The best purely philosophical work in Saint Augustine’s writings is the eleventh book of the “Confessions”. Popular editions of the “Confessions” end with Book X, on the ground that what follows is uninteresting; it is uninteresting because it is good philosophy, not biography. Book XI is concerned with the problem : creation having occurred as the first chapter of Genesis asserts, and as Augustine maintains against the Manichaens, it should have occurred as soon as possible. So he imagines an objector arguing.
The first point to realize, if his answer is to be understood, is that creation out of nothing, which was taught in the Old Testament, was an Idea wholly foreign to Greek philosophy. When Plato speaks of creation, he imagines a primitive matter to which God gives form, and the same is true of Aristotle. Their God is an artificer or architect, rather than a Creator. Substance is thought of as eternal and uncreated; only form is due to will of God. As against this view, Saint Augustine maintains as every orthodox Chrisitan must, that the world was created not from any certain matter, but from nothing. God created Substance, not only order and arrangement.
The Greek view, that creation out of nothing is impossible, has recurred at intervals in Christian times, and has led to pantheism. Pantheism holds that God and the world are not distinct and that everything in the world is part of God. This view is developed most fully in Spinoza, but is one to which almost all mystics are attracted. It has thus happened, throughout the Christian centuries, that mystics have had difficulty in remaining orthodox, since they find it hard to believe that the world is outside God. Augustine, however, feels no difficulty on this point; Genesis is explicit and that is enough for him. His view on this matter is essential to his theory of time.
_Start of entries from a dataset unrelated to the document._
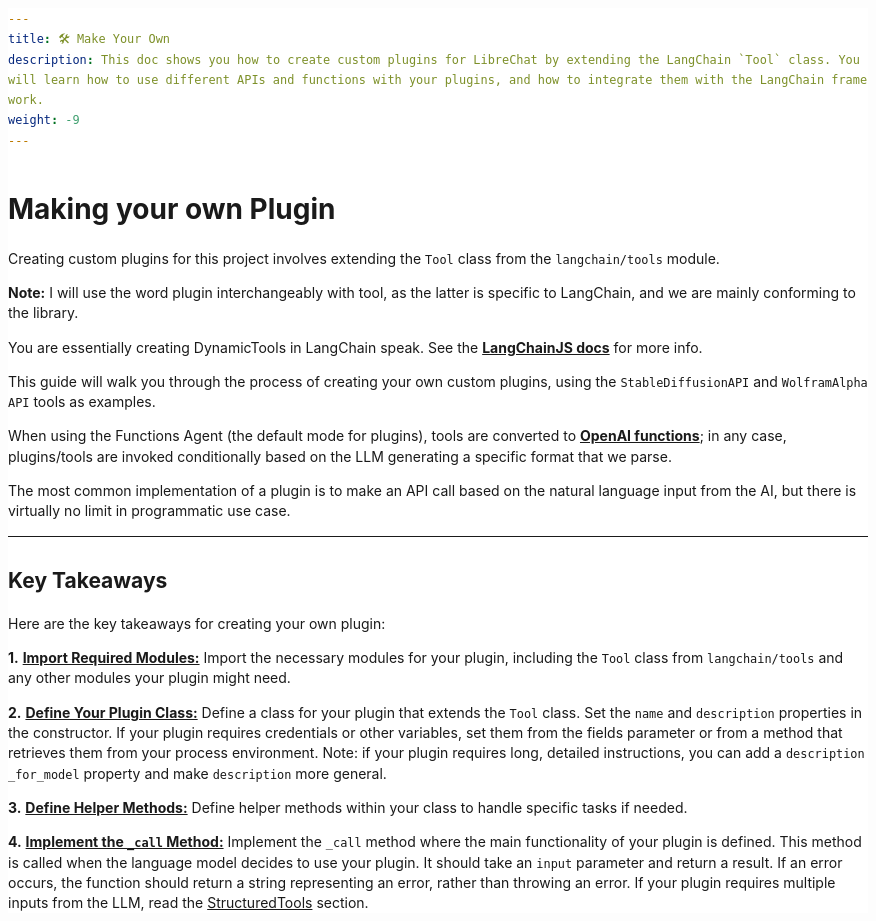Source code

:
 ```yaml
---
title: 🛠️ Make Your Own
description: This doc shows you how to create custom plugins for LibreChat by extending the LangChain `Tool` class. You will learn how to use different APIs and functions with your plugins, and how to integrate them with the LangChain framework.
weight: -9
---
```

# Making your own Plugin

Creating custom plugins for this project involves extending the `Tool` class from the `langchain/tools` module. 

**Note:** I will use the word plugin interchangeably with tool, as the latter is specific to LangChain, and we are mainly conforming to the library.

You are essentially creating DynamicTools in LangChain speak. See the **[LangChainJS docs](https://js.langchain.com/docs/modules/agents/tools/dynamic)** for more info.

This guide will walk you through the process of creating your own custom plugins, using the `StableDiffusionAPI` and `WolframAlphaAPI` tools as examples.

When using the Functions Agent (the default mode for plugins), tools are converted to **[OpenAI functions](https://openai.com/blog/function-calling-and-other-api-updates)**; in any case, plugins/tools are invoked conditionally based on the LLM generating a specific format that we parse. 

The most common implementation of a plugin is to make an API call based on the natural language input from the AI, but there is virtually no limit in programmatic use case.

---


## Key Takeaways

Here are the key takeaways for creating your own plugin:

**1.** [**Import Required Modules:**](make_your_own.md#step-1-import-required-modules) Import the necessary modules for your plugin, including the `Tool` class from `langchain/tools` and any other modules your plugin might need.

**2.** [**Define Your Plugin Class:**](make_your_own.md#step-2-define-your-tool-class) Define a class for your plugin that extends the `Tool` class. Set the `name` and `description` properties in the constructor. If your plugin requires credentials or other variables, set them from the fields parameter or from a method that retrieves them from your process environment. Note: if your plugin requires long, detailed instructions, you can add a `description_for_model` property and make `description` more general.

**3.** [**Define Helper Methods:**](make_your_own.md#step-3-define-helper-methods) Define helper methods within your class to handle specific tasks if needed.

**4.** [**Implement the `_call` Method:**](make_your_own.md#step-4-implement-the-_call-method) Implement the `_call` method where the main functionality of your plugin is defined. This method is called when the language model decides to use your plugin. It should take an `input` parameter and return a result. If an error occurs, the function should return a string representing an error, rather than throwing an error. If your plugin requires multiple inputs from the LLM, read the [StructuredTools](#StructuredTools) section.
Why was the world not created sooner? Because there was no “sooner”. Time was created when the world was created. God is eternal, in the sense of being timeless; in God, there is no before and after, but only an eternal present. God’s eternity is exempt from the relation of time; all time is present to Him at once. He did not precede His own creation of time, for that would imply that He was in time, whereas He stands eternally outside the stream of time. This leads Saint Augustine to a very admirable relativistic theory of time.